Let $n^2$ be the largest perfect square that is less than or equal to $x$, then $x$ can be defined as follows,
$$ x = n^2 + m + \epsilon, 0\lt\epsilon\lt 1, m\in\Bbb Z$$
Show that $\left\lfloor \sqrt{x} \right\rfloor$ is $n$ and show that $\left\lfloor \sqrt{\left\lfloor x \right\rfloor} \right\rfloor$ is also $n$.
Proof: let us just consider proofing why $\left\lfloor \sqrt{x} \right\rfloor$ is $n$.
Start with $\left\lfloor \sqrt{x} \right\rfloor$,
$$\sqrt{x} = \sqrt{n^2 + m + \epsilon}$$
The proof claims that since $n^2$ is the perfect largest square that is less than or equal to $x$, $\sqrt{x}$ has to be between $n$ and $n+1$,
$$\left\lfloor \sqrt{x} \right\rfloor = n$$
Could you please explain as why $\left\lfloor \sqrt{x} \right\rfloor = n$?

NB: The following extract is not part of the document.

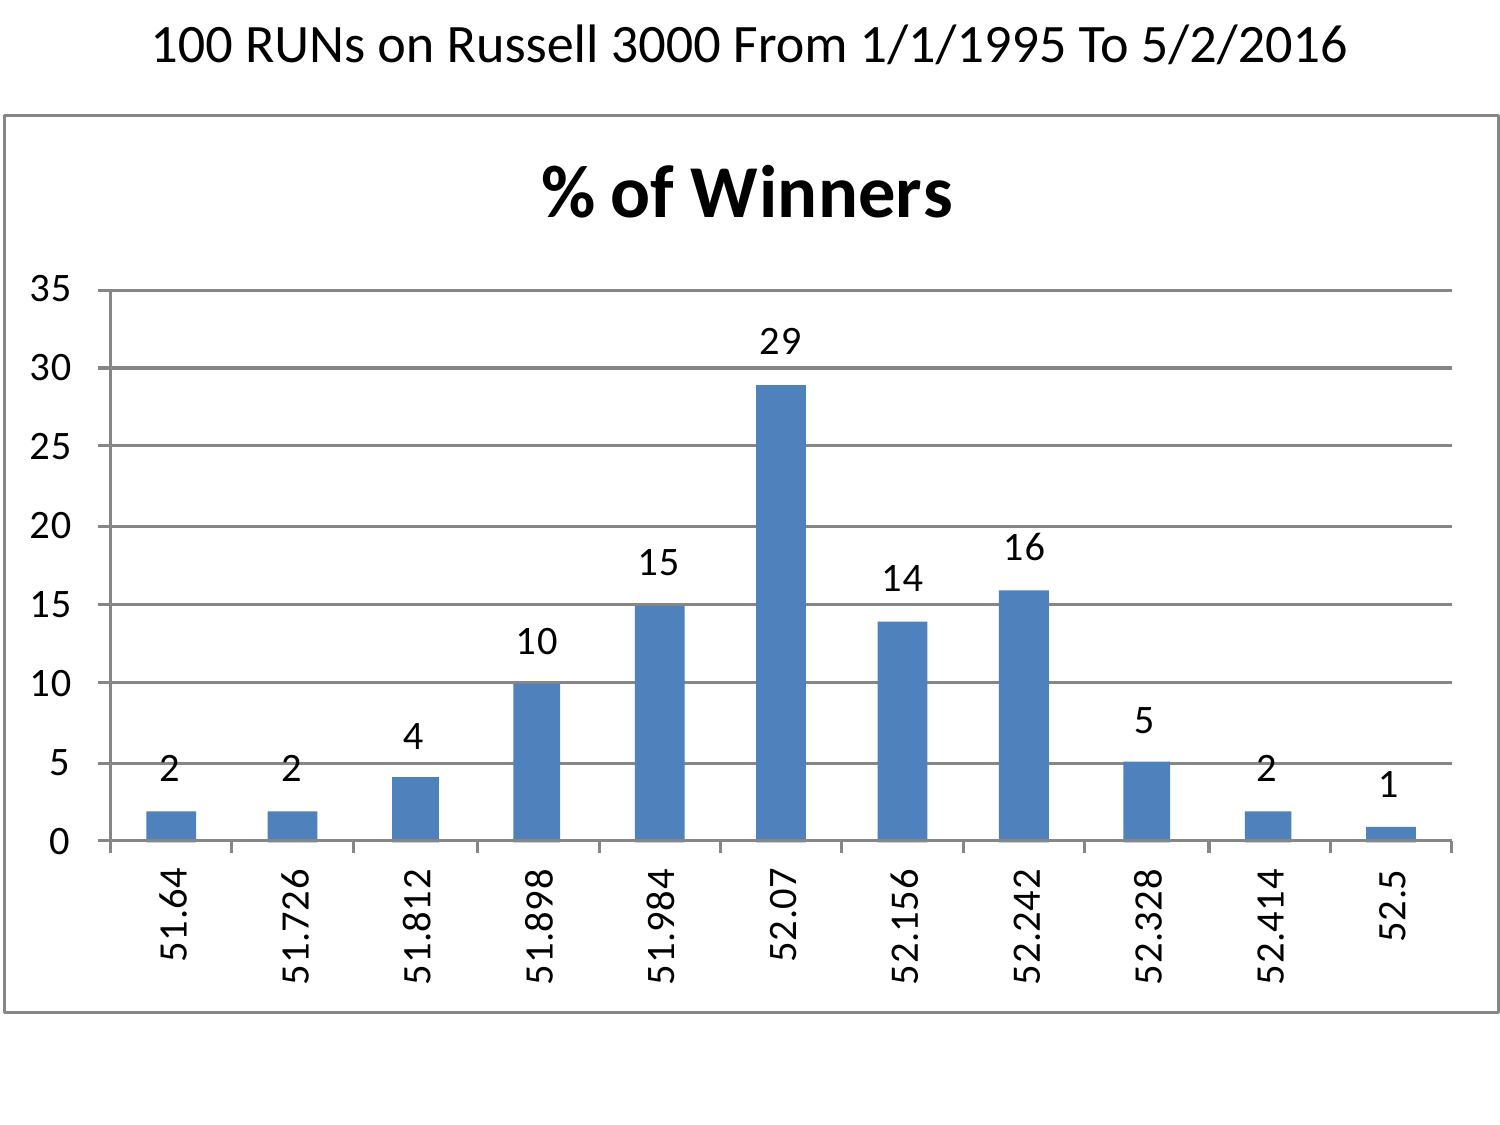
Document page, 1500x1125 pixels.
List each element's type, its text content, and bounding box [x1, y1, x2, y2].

In your specification, you overlooked something:
Since $n^2 \leq x < (n+1)^2$,
$m \leq (2n)$.
This follows, since if $m \geq (2n+1)$, then $n^2 + m + \epsilon$ would be $\geq (n+1)^2$, which is a contradiction.
Then, you have that $\sqrt{x} = \sqrt{n^2 + m + \epsilon} < \sqrt{n^2 + (2n+1)} = \sqrt{(n+1)^2} = (n+1)\implies$
$n = \sqrt{n^2} \leq \sqrt{x} < (n+1) \implies$
$\left\lfloor \sqrt{x}\right\rfloor = n.$